I imagine Trump will back off the tariffs. His method is to start the bid by asking for too much, then wait for negotiations and scale back—the art of the deal.
From Jeff Wells at Hollywood-Elsewhere:
After freaking out most of Hollywood last night with a pledge to impose a 100% tariff on foreign-made films, Orange Plague[the twice-elected president] has been softening his stance or, if you will, turning tail. Which is good!
Earlier today Variety‘s Pat Saperstein reported that President Trump told White House journos that he would meet with Hollywood film honchos to discuss his tariff plan, but that he’s “not looking to hurt the industry…I want to help the industry…I want to make sure they’re happy with it, because we’re all about jobs.” In other words, he was preparing to cave.
And now Variety‘s Gene Maddaus has just reported that Jon Voight, whose Sunday (5.4) visit with Trump at Mar a Lago riled things up as well as incited the tariff pledge…Voight, says Maddaus, is doing what he can to turn down the heat on this story while trying to to sound like a measured, sensible MAGA guy with a plan.

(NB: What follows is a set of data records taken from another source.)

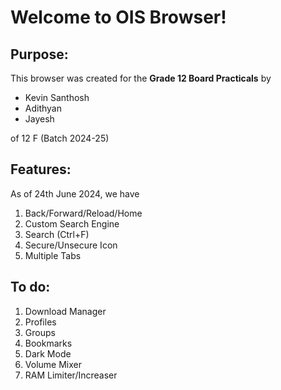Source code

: # Welcome to OIS Browser!

## Purpose:
This browser was created for the **Grade 12 Board Practicals** by 

 - Kevin Santhosh
 - Adithyan
 - Jayesh

of 12 F (Batch 2024-25)

## Features:
As of 24th June 2024, we have

 1. Back/Forward/Reload/Home
 2. Custom Search Engine
 3. Search (Ctrl+F)
 4. Secure/Unsecure Icon
 5. Multiple Tabs

## To do:
 1. Download Manager
 2. Profiles
 3. Groups
 4. Bookmarks 
 5. Dark Mode
 6. Volume Mixer
 7. RAM Limiter/Increaser
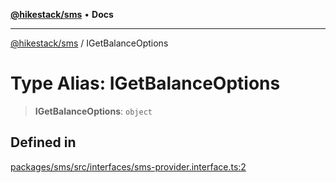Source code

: [**@hikestack/sms**](/official/reference/sms/index.md) • **Docs**

***

[@hikestack/sms](/official/reference/sms/globals.md) / IGetBalanceOptions

# Type Alias: IGetBalanceOptions

> **IGetBalanceOptions**: `object`

## Defined in

[packages/sms/src/interfaces/sms-provider.interface.ts:2](https://github.com/hikestack/hike/blob/c92ba77258ca8fade42047e4fbc66f1760864ed9/packages/sms/src/interfaces/sms-provider.interface.ts#L2)
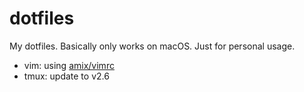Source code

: # dotfiles

My dotfiles. Basically only works on macOS. Just for personal usage.

- vim: using [amix/vimrc](https://github.com/amix/vimrc)
- tmux: update to v2.6
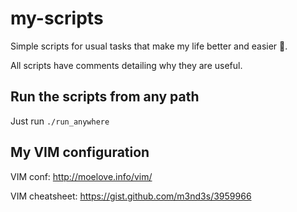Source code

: # my-scripts

Simple scripts for usual tasks that make my life better and easier :shaved_ice:.

All scripts have comments detailing why they are useful.

## Run the scripts from any path

Just run `./run_anywhere`

## My VIM configuration

VIM conf: http://moelove.info/vim/

VIM cheatsheet: https://gist.github.com/m3nd3s/3959966

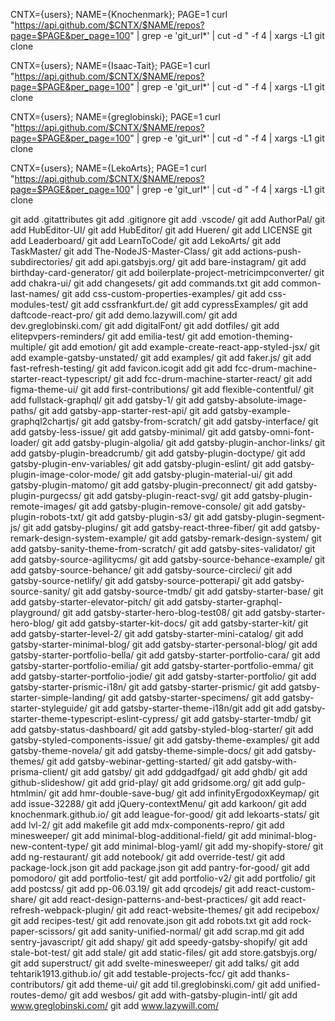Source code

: CNTX={users}; NAME={Knochenmark}; PAGE=1
curl "https://api.github.com/$CNTX/$NAME/repos?page=$PAGE&per_page=100" |
  grep -e 'git_url*' |
  cut -d \" -f 4 |
  xargs -L1 git clone





CNTX={users}; NAME={Isaac-Tait}; PAGE=1
curl "https://api.github.com/$CNTX/$NAME/repos?page=$PAGE&per_page=100" |
  grep -e 'git_url*' |
  cut -d \" -f 4 |
  xargs -L1 git clone





CNTX={users}; NAME={greglobinski}; PAGE=1
curl "https://api.github.com/$CNTX/$NAME/repos?page=$PAGE&per_page=100" |
  grep -e 'git_url*' |
  cut -d \" -f 4 |
  xargs -L1 git clone






CNTX={users}; NAME={LekoArts}; PAGE=1
curl "https://api.github.com/$CNTX/$NAME/repos?page=$PAGE&per_page=100" |
  grep -e 'git_url*' |
  cut -d \" -f 4 |
  xargs -L1 git clone





git add .gitattributes
git add        .gitignore
git add        .vscode/
git add        AuthorPal/
git add        HubEditor-UI/
git add        HubEditor/
git add        Hueren/
git add        LICENSE
git add        Leaderboard/
git add        LearnToCode/
git add        LekoArts/
git add        TaskMaster/
git add        The-NodeJS-Master-Class/
git add        actions-push-subdirectories/
git add        api.gatsbyjs.org/
git add        bare-instagram/
git add        birthday-card-generator/
git add        boilerplate-project-metricimpconverter/
git add        chakra-ui/
git add        changesets/
git add        commands.txt
git add        common-last-names/
git add        css-custom-properties-examples/
git add        css-modules-test/
git add        cssfrankfurt.de/
git add        cypressExamples/
git add        daftcode-react-pro/
git add        demo.lazywill.com/
git add        dev.greglobinski.com/
git add        digitalFont/
git add        dotfiles/
git add        elitepvpers-reminders/
git add        emilia-test/
git add        emotion-theming-multiple/
git add        emotion/
git add        example-create-react-app-styled-jsx/
git add        example-gatsby-unstated/
git add        examples/
git add        faker.js/
git add        fast-refresh-testing/
git add        favicon.icogit add
git add        fcc-drum-machine-starter-react-typescript/
git add        fcc-drum-machine-starter-react/
git add        figma-theme-ui/
git add        first-contributions/
git add        flexible-contentful/
git add        fullstack-graphql/
git add        gatsby-1/
git add        gatsby-absolute-image-paths/
git add        gatsby-app-starter-rest-api/
git add        gatsby-example-graphql2chartjs/
git add        gatsby-from-scratch/
git add        gatsby-interface/
git add        gatsby-less-issue/
git add        gatsby-minimal/
git add        gatsby-omni-font-loader/
git add        gatsby-plugin-algolia/
git add        gatsby-plugin-anchor-links/
git add        gatsby-plugin-breadcrumb/
git add        gatsby-plugin-doctype/
git add        gatsby-plugin-env-variables/
git add        gatsby-plugin-eslint/
git add        gatsby-plugin-image-color-mode/
git add        gatsby-plugin-material-ui/
git add        gatsby-plugin-matomo/
git add        gatsby-plugin-preconnect/
git add        gatsby-plugin-purgecss/
git add        gatsby-plugin-react-svg/
git add        gatsby-plugin-remote-images/
git add        gatsby-plugin-remove-console/
git add        gatsby-plugin-robots-txt/
git add        gatsby-plugin-s3/
git add        gatsby-plugin-segment-js/
git add        gatsby-plugins/
git add        gatsby-react-three-fiber/
git add        gatsby-remark-design-system-example/
git add        gatsby-remark-design-system/
git add        gatsby-sanity-theme-from-scratch/
git add        gatsby-sites-validator/
git add        gatsby-source-agilitycms/
git add        gatsby-source-behance-example/
git add        gatsby-source-behance/
git add        gatsby-source-circleci/
git add        gatsby-source-netlify/
git add        gatsby-source-potterapi/
git add        gatsby-source-sanity/
git add        gatsby-source-tmdb/
git add        gatsby-starter-base/
git add        gatsby-starter-elevator-pitch/
git add        gatsby-starter-graphql-playground/
git add        gatsby-starter-hero-blog-test08/
git add        gatsby-starter-hero-blog/
git add        gatsby-starter-kit-docs/
git add        gatsby-starter-kit/
git add        gatsby-starter-level-2/
git add        gatsby-starter-mini-catalog/
git add        gatsby-starter-minimal-blog/
git add        gatsby-starter-personal-blog/
git add        gatsby-starter-portfolio-bella/
git add        gatsby-starter-portfolio-cara/
git add        gatsby-starter-portfolio-emilia/
git add        gatsby-starter-portfolio-emma/
git add        gatsby-starter-portfolio-jodie/
git add        gatsby-starter-portfolio/
git add        gatsby-starter-prismic-i18n/
git add        gatsby-starter-prismic/
git add        gatsby-starter-simple-landing/
git add        gatsby-starter-specimens/
git add        gatsby-starter-styleguide/
git add        gatsby-starter-theme-i18n/git add
git add        gatsby-starter-theme-typescript-eslint-cypress/
git add        gatsby-starter-tmdb/
git add        gatsby-status-dashboard/
git add        gatsby-styled-blog-starter/
git add        gatsby-styled-components-issue/
git add        gatsby-theme-examples/
git add        gatsby-theme-novela/
git add        gatsby-theme-simple-docs/
git add        gatsby-themes/
git add        gatsby-webinar-getting-started/
git add        gatsby-with-prisma-client/
git add        gatsby/
git add        gddgadfgad/
git add        ghdb/
git add        github-slideshow/
git add        grid-play/
git add        gridsome.org/
git add        gulp-htmlmin/
git add        hmr-double-save-bug/
git add        infinityErgodoxKeymap/
git add        issue-32288/
git add        jQuery-contextMenu/
git add        karkoon/
git add        knochenmark.github.io/
git add        league-for-good/
git add        lekoarts-stats/
git add        lvl-2/
git add        makefile
git add        mdx-components-repro/
git add        minesweeper/
git add        minimal-blog-additional-field/
git add        minimal-blog-new-content-type/
git add        minimal-blog-yaml/
git add        my-shopify-store/
git add        ng-restaurant/
git add        notebook/
git add        override-test/
git add        package-lock.json
git add        package.json
git add        pantry-for-good/
git add        pomodoro/
git add        portfolio-test/
git add        portfolio-v2/
git add        portfolio/
git add        postcss/
git add        pp-06.03.19/
git add        qrcodejs/
git add        react-custom-share/
git add        react-design-patterns-and-best-practices/
git add        react-refresh-webpack-plugin/
git add        react-website-themes/
git add        recipebox/
git add        recipes-test/
git add        renovate.json
git add        robots.txt
git add        rock-paper-scissors/
git add        sanity-unified-normal/
git add        scrap.md
git add        sentry-javascript/
git add        shapy/
git add        speedy-gatsby-shopify/
git add        stale-bot-test/
git add        stale/
git add        static-files/
git add        store.gatsbyjs.org/
git add        superstruct/
git add        svelte-minesweeper/
git add        talks/
git add        tehtarik1913.github.io/
git add        testable-projects-fcc/
git add        thanks-contributors/
git add        theme-ui/
git add        til.greglobinski.com/
git add        unified-routes-demo/
git add        wesbos/
git add        with-gatsby-plugin-intl/
git add        www.greglobinski.com/
git add        www.lazywill.com/
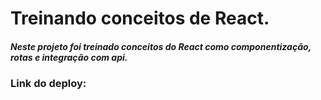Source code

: <h1>Treinando conceitos de React.</h1>
<h5>Neste projeto foi treinado conceitos do React como componentização, rotas e integração com api.</h5>

<h3>Link do deploy:</h3>

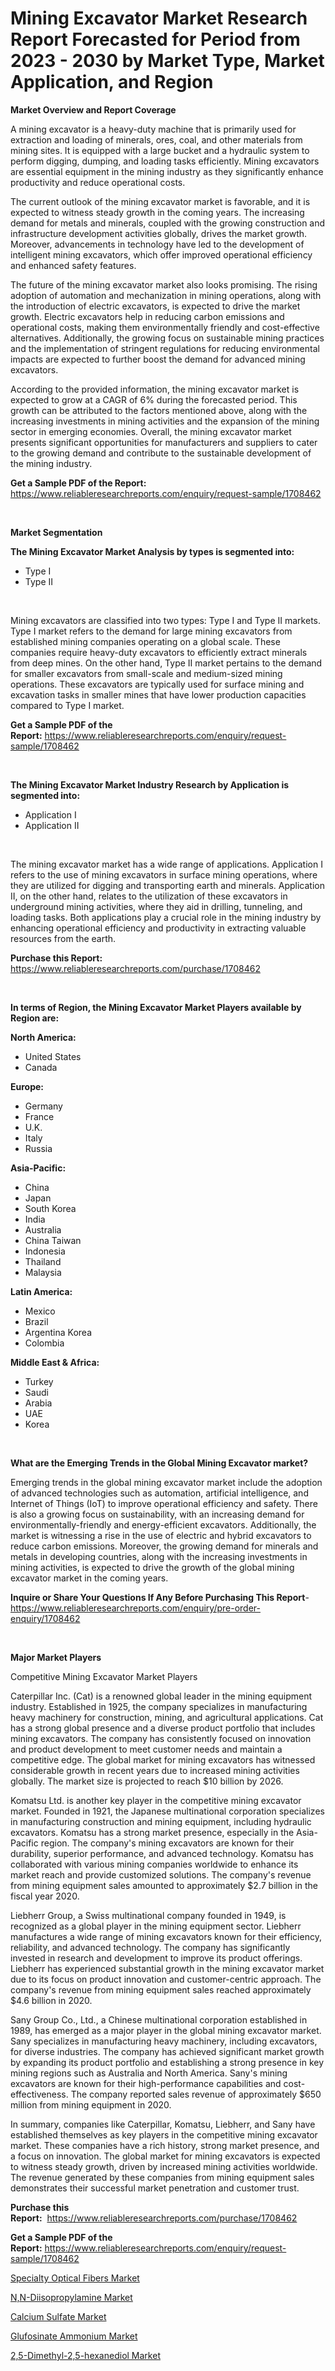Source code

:<p><h1>Mining Excavator Market Research Report Forecasted for Period from 2023 -  2030 by Market Type, Market Application, and Region</h1></p><p><strong>Market Overview and Report Coverage</strong></p>
<p><p>A mining excavator is a heavy-duty machine that is primarily used for extraction and loading of minerals, ores, coal, and other materials from mining sites. It is equipped with a large bucket and a hydraulic system to perform digging, dumping, and loading tasks efficiently. Mining excavators are essential equipment in the mining industry as they significantly enhance productivity and reduce operational costs.</p><p>The current outlook of the mining excavator market is favorable, and it is expected to witness steady growth in the coming years. The increasing demand for metals and minerals, coupled with the growing construction and infrastructure development activities globally, drives the market growth. Moreover, advancements in technology have led to the development of intelligent mining excavators, which offer improved operational efficiency and enhanced safety features.</p><p>The future of the mining excavator market also looks promising. The rising adoption of automation and mechanization in mining operations, along with the introduction of electric excavators, is expected to drive the market growth. Electric excavators help in reducing carbon emissions and operational costs, making them environmentally friendly and cost-effective alternatives. Additionally, the growing focus on sustainable mining practices and the implementation of stringent regulations for reducing environmental impacts are expected to further boost the demand for advanced mining excavators.</p><p>According to the provided information, the mining excavator market is expected to grow at a CAGR of 6% during the forecasted period. This growth can be attributed to the factors mentioned above, along with the increasing investments in mining activities and the expansion of the mining sector in emerging economies. Overall, the mining excavator market presents significant opportunities for manufacturers and suppliers to cater to the growing demand and contribute to the sustainable development of the mining industry.</p></p>
<p><strong>Get a Sample PDF of the Report:</strong> <a href="https://www.reliableresearchreports.com/enquiry/request-sample/1708462">https://www.reliableresearchreports.com/enquiry/request-sample/1708462</a></p>
<p>&nbsp;</p>
<p><strong>Market Segmentation</strong></p>
<p><strong>The Mining Excavator Market Analysis by types is segmented into:</strong></p>
<p><ul><li>Type I</li><li>Type II</li></ul></p>
<p>&nbsp;</p>
<p><p>Mining excavators are classified into two types: Type I and Type II markets. Type I market refers to the demand for large mining excavators from established mining companies operating on a global scale. These companies require heavy-duty excavators to efficiently extract minerals from deep mines. On the other hand, Type II market pertains to the demand for smaller excavators from small-scale and medium-sized mining operations. These excavators are typically used for surface mining and excavation tasks in smaller mines that have lower production capacities compared to Type I market.</p></p>
<p><strong>Get a Sample PDF of the Report:</strong>&nbsp;<a href="https://www.reliableresearchreports.com/enquiry/request-sample/1708462">https://www.reliableresearchreports.com/enquiry/request-sample/1708462</a></p>
<p>&nbsp;</p>
<p><strong>The Mining Excavator Market Industry Research by Application is segmented into:</strong></p>
<p><ul><li>Application I</li><li>Application II</li></ul></p>
<p>&nbsp;</p>
<p><p>The mining excavator market has a wide range of applications. Application I refers to the use of mining excavators in surface mining operations, where they are utilized for digging and transporting earth and minerals. Application II, on the other hand, relates to the utilization of these excavators in underground mining activities, where they aid in drilling, tunneling, and loading tasks. Both applications play a crucial role in the mining industry by enhancing operational efficiency and productivity in extracting valuable resources from the earth.</p></p>
<p><strong>Purchase this Report:</strong>&nbsp; <a href="https://www.reliableresearchreports.com/purchase/1708462">https://www.reliableresearchreports.com/purchase/1708462</a></p>
<p>&nbsp;</p>
<p><strong>In terms of Region, the Mining Excavator Market Players available by Region are:</strong></p>
<p>
    <p> <strong> North America: </strong>
        <ul>
            <li>United States</li>
            <li>Canada</li>
        </ul>
        </p> 
    <p> <strong> Europe: </strong>
        <ul>
            <li>Germany</li>
            <li>France</li>
            <li>U.K.</li>
            <li>Italy</li>
            <li>Russia</li>
        </ul>
        </p> 
    <p> <strong> Asia-Pacific: </strong>
        <ul>
            <li>China</li>
            <li>Japan</li>
            <li>South Korea</li>
            <li>India</li>
            <li>Australia</li>
            <li>China Taiwan</li>
            <li>Indonesia</li>
            <li>Thailand</li>
            <li>Malaysia</li>
        </ul>
        </p> 
    <p> <strong> Latin America: </strong>
        <ul>
            <li>Mexico</li>
            <li>Brazil</li>
            <li>Argentina Korea</li>
            <li>Colombia</li>
        </ul>
        </p> 
    <p> <strong> Middle East & Africa: </strong>
        <ul>
            <li>Turkey</li>
            <li>Saudi</li>
            <li>Arabia</li>
            <li>UAE</li>
            <li>Korea</li>
        </ul>
    </p>
    </p>
<p>&nbsp;</p>
<p><strong>What are the Emerging Trends in the Global Mining Excavator market?</strong></p>
<p><p>Emerging trends in the global mining excavator market include the adoption of advanced technologies such as automation, artificial intelligence, and Internet of Things (IoT) to improve operational efficiency and safety. There is also a growing focus on sustainability, with an increasing demand for environmentally-friendly and energy-efficient excavators. Additionally, the market is witnessing a rise in the use of electric and hybrid excavators to reduce carbon emissions. Moreover, the growing demand for minerals and metals in developing countries, along with the increasing investments in mining activities, is expected to drive the growth of the global mining excavator market in the coming years.</p></p>
<p><strong>Inquire or Share Your Questions If Any Before Purchasing This Report</strong>- <a href="https://www.reliableresearchreports.com/enquiry/pre-order-enquiry/1708462">https://www.reliableresearchreports.com/enquiry/pre-order-enquiry/1708462</a></p>
<p>&nbsp;</p>
<p><strong>Major Market Players</strong></p>
<p><p>Competitive Mining Excavator Market Players</p><p>Caterpillar Inc. (Cat) is a renowned global leader in the mining equipment industry. Established in 1925, the company specializes in manufacturing heavy machinery for construction, mining, and agricultural applications. Cat has a strong global presence and a diverse product portfolio that includes mining excavators. The company has consistently focused on innovation and product development to meet customer needs and maintain a competitive edge. The global market for mining excavators has witnessed considerable growth in recent years due to increased mining activities globally. The market size is projected to reach $10 billion by 2026.</p><p>Komatsu Ltd. is another key player in the competitive mining excavator market. Founded in 1921, the Japanese multinational corporation specializes in manufacturing construction and mining equipment, including hydraulic excavators. Komatsu has a strong market presence, especially in the Asia-Pacific region. The company's mining excavators are known for their durability, superior performance, and advanced technology. Komatsu has collaborated with various mining companies worldwide to enhance its market reach and provide customized solutions. The company's revenue from mining equipment sales amounted to approximately $2.7 billion in the fiscal year 2020.</p><p>Liebherr Group, a Swiss multinational company founded in 1949, is recognized as a global player in the mining equipment sector. Liebherr manufactures a wide range of mining excavators known for their efficiency, reliability, and advanced technology. The company has significantly invested in research and development to improve its product offerings. Liebherr has experienced substantial growth in the mining excavator market due to its focus on product innovation and customer-centric approach. The company's revenue from mining equipment sales reached approximately $4.6 billion in 2020.</p><p>Sany Group Co., Ltd., a Chinese multinational corporation established in 1989, has emerged as a major player in the global mining excavator market. Sany specializes in manufacturing heavy machinery, including excavators, for diverse industries. The company has achieved significant market growth by expanding its product portfolio and establishing a strong presence in key mining regions such as Australia and North America. Sany's mining excavators are known for their high-performance capabilities and cost-effectiveness. The company reported sales revenue of approximately $650 million from mining equipment in 2020.</p><p>In summary, companies like Caterpillar, Komatsu, Liebherr, and Sany have established themselves as key players in the competitive mining excavator market. These companies have a rich history, strong market presence, and a focus on innovation. The global market for mining excavators is expected to witness steady growth, driven by increased mining activities worldwide. The revenue generated by these companies from mining equipment sales demonstrates their successful market penetration and customer trust.</p></p>
<p><strong>Purchase this Report:</strong>&nbsp;&nbsp;<a href="https://www.reliableresearchreports.com/purchase/1708462">https://www.reliableresearchreports.com/purchase/1708462</a></p>
<p></p>
<p><strong>Get a Sample PDF of the Report:</strong>&nbsp;<a href="https://www.reliableresearchreports.com/enquiry/request-sample/1708462">https://www.reliableresearchreports.com/enquiry/request-sample/1708462</a></p>
<p><p><a href="https://www.linkedin.com/pulse/decoding-specialty-optical-fibers-market-deep-dive-latest-hg4me/">Specialty Optical Fibers Market</a></p><p><a href="https://medium.com/@elisamohr1910/n-n-diisopropylamine-market-research-report-its-history-and-forecast-2023-to-2030-4dd18c44ab4d">N,N-Diisopropylamine Market</a></p><p><a href="https://www.linkedin.com/pulse/calcium-sulfate-market-size-growth-forecast-from-2023-c9eie/">Calcium Sulfate Market</a></p><p><a href="https://www.linkedin.com/pulse/glufosinate-ammonium-market-research-report-unlocks-analysis-rfqye/">Glufosinate Ammonium Market</a></p><p><a href="https://medium.com/@rogerking1949/2-5-dimethyl-2-5-hexanediol-market-comprehensive-assessment-by-type-application-and-geography-8097f817d268">2,5-Dimethyl-2,5-hexanediol Market</a></p></p>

Voight and producing partner Steven Paul told Maddaus that they have submitted to President Trump “a comprehensive” plan to rescue the entertainment industry.”
Maddaus: “The plan includes federal incentives for production and post-production, as well as infrastructure subsidies for theater owners, job training, and other changes to the tax code. The plan also calls for tariffs in ‘certain limited circumstances.’”
“The President loves the entertainment business and this country, and he will help us make Hollywood great again,” Voight said in a statement.
In short, Trump has apparently decided to back away from the hardcore tariff thing, and Voight is setting the stage for that extremely welcome capitulation.
I think this is potentially a good thing for Hollywood. We can’t just sit on our hands.